**Parts of the exercise**
1. Can you restate the paragraph in the receivables excerpt that begins "(b) EXTENSION OR AMENDMENT OF RECEIVABLES" as a brief list, keeping its main facts?
2. Will you extract the stretch of the receivables excerpt from "Except as otherwise" through "such Equipment.", word for word?

**Page excerpt**
- - - -

Except as otherwise provided herein, sell, assign (by operation of law or
otherwise) or otherwise dispose of, or create or suffer to exist, any Adverse
Claim upon or with respect to, any Receivable, Related Security, Collections, or
any related Contract, or upon or with respect to any Lock-Box Account to which
any Collections of any Receivable are sent, or assign any right to receive
income in respect thereof, or upon any other Transferred Asset, except that the
Borrower shall have no responsibility for any Adverse Claim created by an
Obligor upon or with respect to any Equipment owned by such Obligor so long as
such Adverse Claim is subordinate to the security interest of the Borrower in
such Equipment.

          (b)  EXTENSION OR AMENDMENT OF RECEIVABLES.  Except for actions of the
Servicer otherwise permitted in the Purchase Agreement, extend, amend or
otherwise modify, the terms of any Receivable, or amend, modify or waive, any
term or condition of any Contract related thereto, whether for any reason
relating to a negative change in the related Obligor's creditworthiness or
inability to make any payment under the related Contract or otherwise.

- - - -

**Data block**
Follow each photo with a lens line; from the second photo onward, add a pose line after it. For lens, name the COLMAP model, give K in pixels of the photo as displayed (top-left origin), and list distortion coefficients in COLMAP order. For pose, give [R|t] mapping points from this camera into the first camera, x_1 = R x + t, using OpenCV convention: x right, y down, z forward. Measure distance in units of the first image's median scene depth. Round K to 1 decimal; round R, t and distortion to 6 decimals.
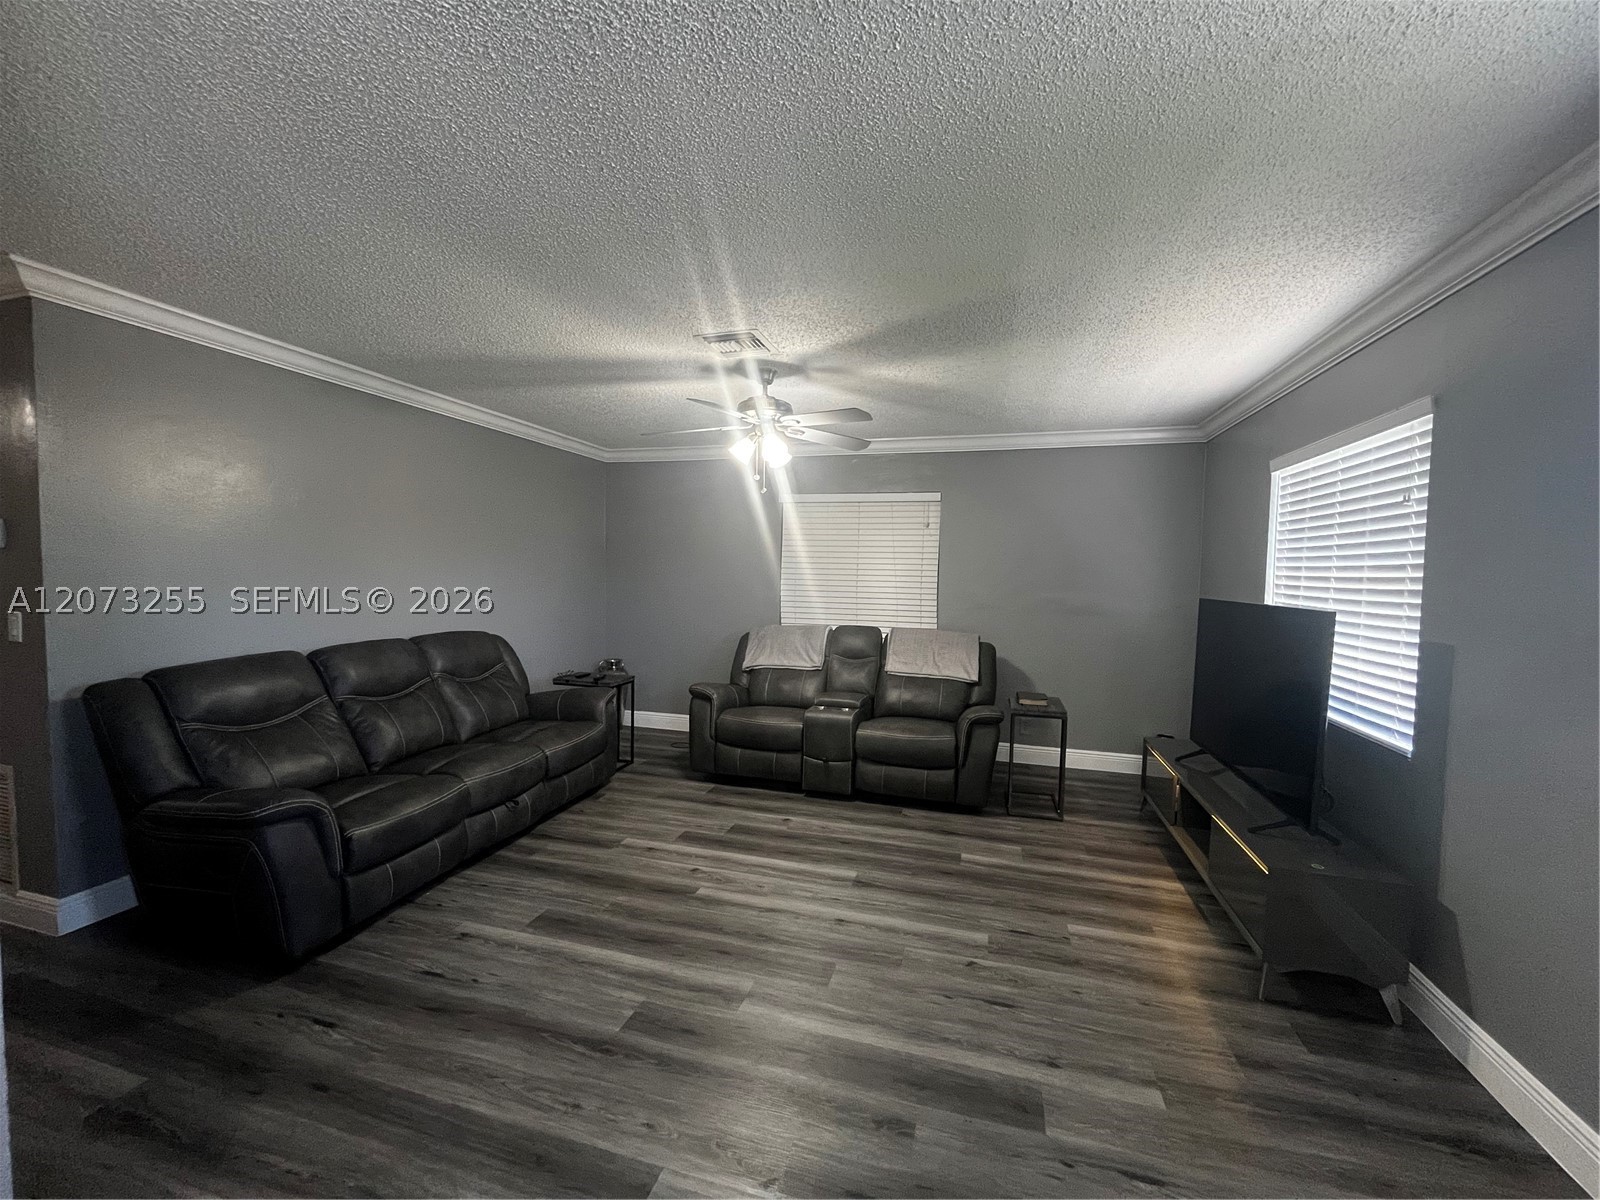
lens RADIAL K [[646.1, 0, 797.9], [0, 646.1, 602.4], [0, 0, 1]] dist [0.000960, -0.000059]
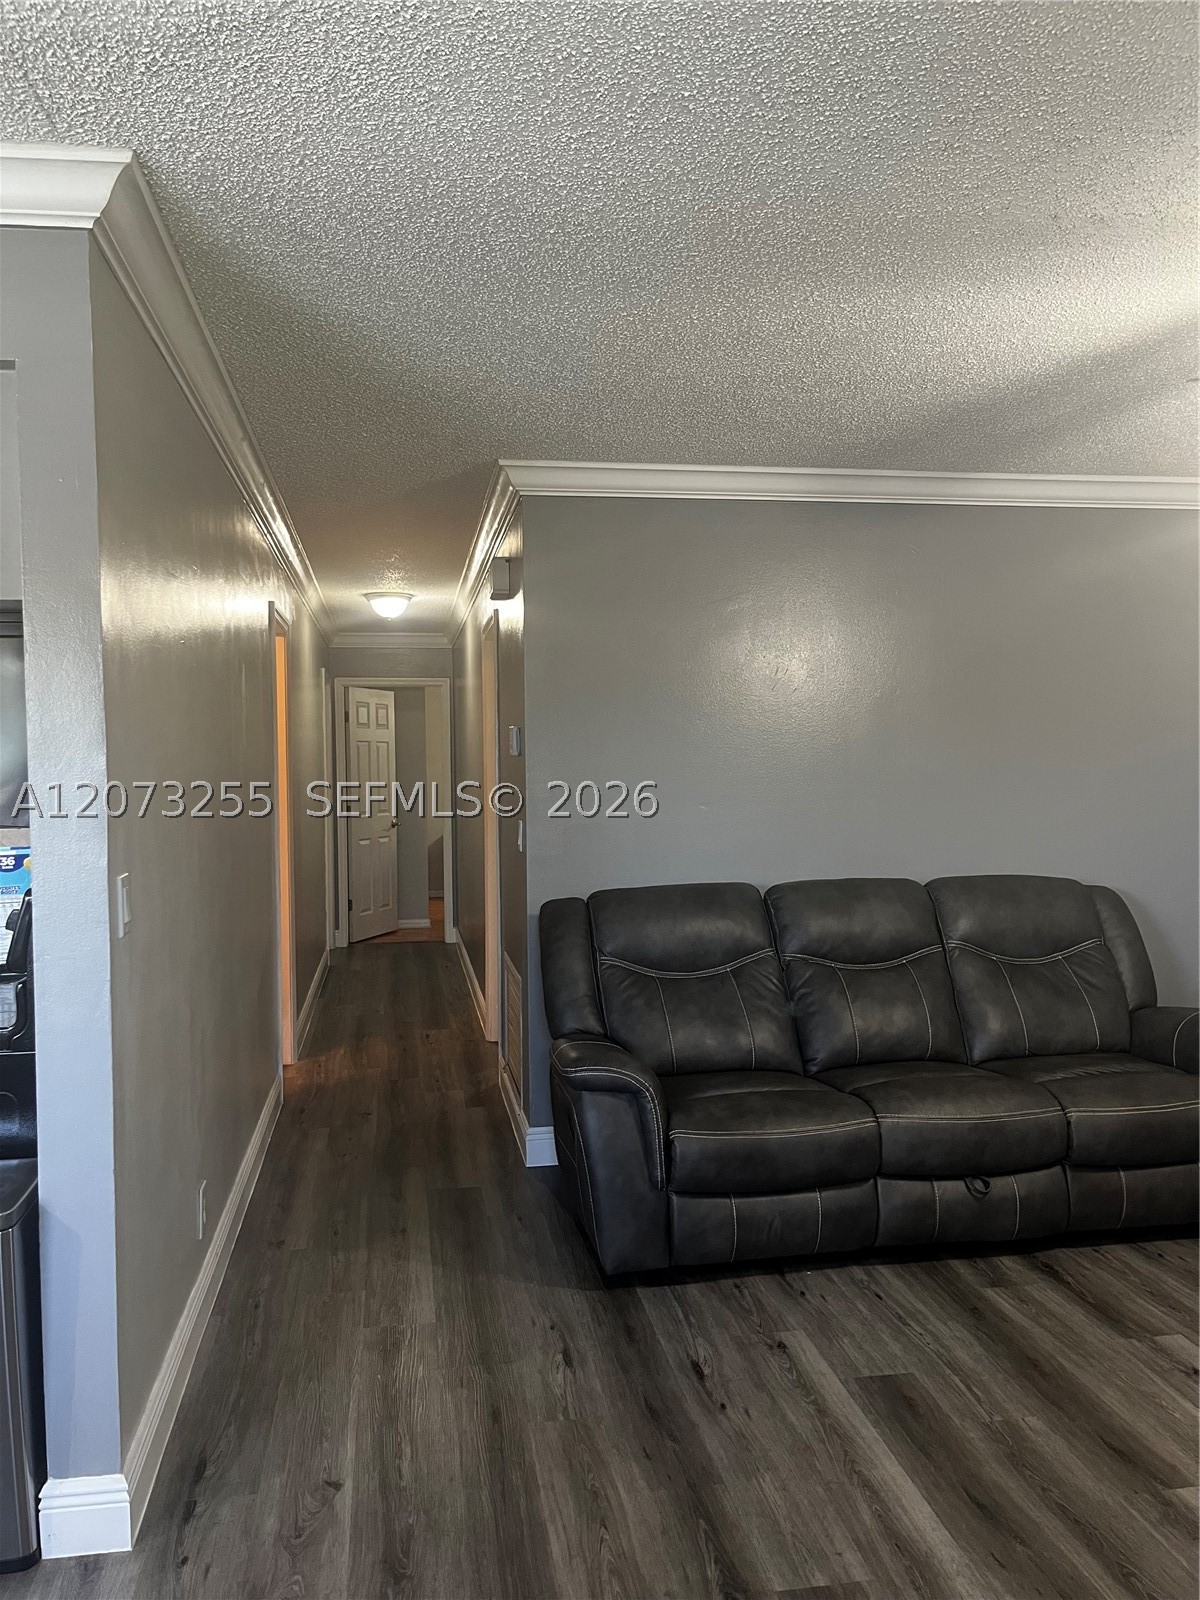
lens RADIAL K [[1215.6, 0, 607.7], [0, 1215.6, 806.3], [0, 0, 1]] dist [0.072724, -0.095444]
pose [[0.435780, 0.010932, -0.899987, 0.414812], [-0.028642, 0.999588, -0.001727, -0.006557], [0.899597, 0.026530, 0.435914, 0.261875]]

- - - -

**Solutions to the problems**
1.
- Covered actions: extending, amending or otherwise modifying the terms of any Receivable, or amending, modifying or waiving any term or condition of a related Contract
- Exception: actions of the Servicer otherwise permitted in the Purchase Agreement
- Applies for any reason, including a negative change in the related Obligor's creditworthiness, the Obligor's inability to make a payment under the related Contract, or anything else

2.
Except as otherwise provided herein, sell, assign (by operation of law or
otherwise) or otherwise dispose of, or create or suffer to exist, any Adverse
Claim upon or with respect to, any Receivable, Related Security, Collections, or
any related Contract, or upon or with respect to any Lock-Box Account to which
any Collections of any Receivable are sent, or assign any right to receive
income in respect thereof, or upon any other Transferred Asset, except that the
Borrower shall have no responsibility for any Adverse Claim created by an
Obligor upon or with respect to any Equipment owned by such Obligor so long as
such Adverse Claim is subordinate to the security interest of the Borrower in
such Equipment.